State-of-the-art developments in magnetic devices rely on manufacturing faster, more efficient memory elements. A significant development in this direction has been the discovery of orbital torques, which employ the orbital angular momentum of Bloch electrons to switch the magnetisation of an adjacent ferromagnet, and has motivated the search for \textit{orbitronic} materials displaying strong orbital dynamics exemplified, by the orbital Hall effect (OHE). In this work we propose Ge, as an optimal orbitronic platform.
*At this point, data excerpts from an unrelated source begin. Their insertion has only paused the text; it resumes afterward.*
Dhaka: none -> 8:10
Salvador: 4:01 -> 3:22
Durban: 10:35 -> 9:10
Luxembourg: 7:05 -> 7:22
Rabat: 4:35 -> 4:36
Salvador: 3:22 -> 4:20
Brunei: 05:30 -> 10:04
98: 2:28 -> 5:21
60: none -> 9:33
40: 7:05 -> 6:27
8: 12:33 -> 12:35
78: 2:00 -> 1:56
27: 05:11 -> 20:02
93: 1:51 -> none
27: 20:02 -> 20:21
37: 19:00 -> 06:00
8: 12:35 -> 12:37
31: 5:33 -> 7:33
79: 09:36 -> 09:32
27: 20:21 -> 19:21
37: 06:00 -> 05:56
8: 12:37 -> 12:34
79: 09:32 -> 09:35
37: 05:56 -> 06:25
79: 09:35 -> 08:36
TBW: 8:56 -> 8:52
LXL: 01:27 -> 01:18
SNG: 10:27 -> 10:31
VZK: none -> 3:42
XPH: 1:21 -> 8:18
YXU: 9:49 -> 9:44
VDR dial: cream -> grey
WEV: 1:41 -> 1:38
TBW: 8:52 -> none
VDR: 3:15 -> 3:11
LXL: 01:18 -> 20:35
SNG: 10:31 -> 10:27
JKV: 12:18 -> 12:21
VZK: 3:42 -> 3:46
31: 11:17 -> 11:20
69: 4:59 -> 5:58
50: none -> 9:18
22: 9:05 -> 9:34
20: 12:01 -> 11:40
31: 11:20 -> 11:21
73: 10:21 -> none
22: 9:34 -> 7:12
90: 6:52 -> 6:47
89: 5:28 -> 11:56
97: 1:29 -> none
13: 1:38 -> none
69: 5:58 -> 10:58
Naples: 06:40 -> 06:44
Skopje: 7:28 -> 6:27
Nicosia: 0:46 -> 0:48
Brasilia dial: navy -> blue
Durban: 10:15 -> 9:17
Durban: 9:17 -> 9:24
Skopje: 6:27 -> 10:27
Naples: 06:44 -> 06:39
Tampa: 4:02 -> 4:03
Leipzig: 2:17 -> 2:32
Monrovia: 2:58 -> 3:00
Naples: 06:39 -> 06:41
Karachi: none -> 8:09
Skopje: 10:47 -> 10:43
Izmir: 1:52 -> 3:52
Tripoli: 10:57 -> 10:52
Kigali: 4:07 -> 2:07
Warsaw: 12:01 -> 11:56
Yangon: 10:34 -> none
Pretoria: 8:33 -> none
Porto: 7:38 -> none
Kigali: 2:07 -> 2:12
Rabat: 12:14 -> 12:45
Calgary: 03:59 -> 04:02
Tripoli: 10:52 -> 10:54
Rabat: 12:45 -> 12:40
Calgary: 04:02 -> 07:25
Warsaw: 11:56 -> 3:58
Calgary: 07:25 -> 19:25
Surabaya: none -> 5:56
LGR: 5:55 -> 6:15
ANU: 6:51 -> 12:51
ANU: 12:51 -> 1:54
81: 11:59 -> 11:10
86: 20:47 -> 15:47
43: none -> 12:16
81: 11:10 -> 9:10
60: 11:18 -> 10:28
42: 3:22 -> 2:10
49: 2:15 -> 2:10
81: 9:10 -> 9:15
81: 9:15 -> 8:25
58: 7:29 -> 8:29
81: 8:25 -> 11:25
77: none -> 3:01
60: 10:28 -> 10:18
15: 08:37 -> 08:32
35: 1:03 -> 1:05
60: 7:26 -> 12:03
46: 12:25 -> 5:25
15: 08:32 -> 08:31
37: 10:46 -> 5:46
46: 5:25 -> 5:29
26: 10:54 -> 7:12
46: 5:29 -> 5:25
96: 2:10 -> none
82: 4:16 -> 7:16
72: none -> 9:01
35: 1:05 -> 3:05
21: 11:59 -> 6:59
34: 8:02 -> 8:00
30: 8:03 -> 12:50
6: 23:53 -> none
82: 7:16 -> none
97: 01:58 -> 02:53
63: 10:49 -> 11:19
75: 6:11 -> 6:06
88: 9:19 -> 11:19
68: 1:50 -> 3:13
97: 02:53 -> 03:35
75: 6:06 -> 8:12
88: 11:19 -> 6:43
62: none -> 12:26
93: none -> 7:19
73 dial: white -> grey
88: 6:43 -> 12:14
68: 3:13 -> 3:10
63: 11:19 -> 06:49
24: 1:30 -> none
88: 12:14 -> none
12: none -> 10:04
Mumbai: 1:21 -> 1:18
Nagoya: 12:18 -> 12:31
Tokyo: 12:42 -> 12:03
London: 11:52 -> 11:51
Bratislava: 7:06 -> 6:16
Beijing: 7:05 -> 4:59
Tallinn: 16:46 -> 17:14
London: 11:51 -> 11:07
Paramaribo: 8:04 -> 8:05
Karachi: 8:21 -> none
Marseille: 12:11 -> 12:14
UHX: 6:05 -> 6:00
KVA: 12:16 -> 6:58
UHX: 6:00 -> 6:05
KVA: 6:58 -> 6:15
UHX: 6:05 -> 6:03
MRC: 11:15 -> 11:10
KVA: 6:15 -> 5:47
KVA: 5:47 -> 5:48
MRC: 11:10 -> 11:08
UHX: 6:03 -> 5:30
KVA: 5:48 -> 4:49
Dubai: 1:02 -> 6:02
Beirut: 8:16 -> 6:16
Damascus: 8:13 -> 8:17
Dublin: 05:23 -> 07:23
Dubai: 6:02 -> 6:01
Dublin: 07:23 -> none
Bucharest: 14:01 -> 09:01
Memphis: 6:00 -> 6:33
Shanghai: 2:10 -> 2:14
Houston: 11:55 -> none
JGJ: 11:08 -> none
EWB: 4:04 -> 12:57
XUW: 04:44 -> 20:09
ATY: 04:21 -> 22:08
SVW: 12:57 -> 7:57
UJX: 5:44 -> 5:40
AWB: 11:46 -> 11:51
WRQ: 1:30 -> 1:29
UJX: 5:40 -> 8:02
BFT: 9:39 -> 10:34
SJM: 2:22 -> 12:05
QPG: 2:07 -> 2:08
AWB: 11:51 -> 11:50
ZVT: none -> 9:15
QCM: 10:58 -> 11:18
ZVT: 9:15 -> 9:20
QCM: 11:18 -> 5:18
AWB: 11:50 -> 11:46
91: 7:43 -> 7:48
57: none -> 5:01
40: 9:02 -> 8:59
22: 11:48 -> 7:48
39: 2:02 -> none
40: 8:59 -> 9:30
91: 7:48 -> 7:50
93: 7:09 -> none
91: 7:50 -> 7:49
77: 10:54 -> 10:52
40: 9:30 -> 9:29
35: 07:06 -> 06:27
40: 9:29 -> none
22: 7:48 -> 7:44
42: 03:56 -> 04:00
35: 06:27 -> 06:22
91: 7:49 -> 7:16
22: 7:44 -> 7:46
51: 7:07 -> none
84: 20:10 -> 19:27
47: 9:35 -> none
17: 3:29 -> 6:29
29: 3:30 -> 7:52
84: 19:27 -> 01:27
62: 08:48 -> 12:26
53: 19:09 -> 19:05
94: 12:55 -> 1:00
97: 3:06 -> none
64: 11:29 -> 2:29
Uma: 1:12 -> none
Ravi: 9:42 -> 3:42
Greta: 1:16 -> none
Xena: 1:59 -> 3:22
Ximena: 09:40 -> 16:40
We demonstrate that holes in bulk Ge exhibit a giant OHE, exceeding that of the bulk states of topological insulators, and exceeding the spin-Hall effect by four orders of magnitude. The calculation is performed within the framework of the Luttinger model and the modern theory of orbital magnetisation, while incorporating recently-discovered quantum corrections to the OHE. Our study constitutes a fundamental milestone in applying the modern theory to a system with \textit{inversion symmetry}. Moreover, we argue that bulk Ge serves as an ideal testbed for the orbital torque resulting from a charge current, since the spin- and orbital-Edelstein effects in Ge are forbidden by symmetry. Our results provide a blueprint for producing strong orbital torques in magnetic devices with Ge, guiding future experimental work in this direction.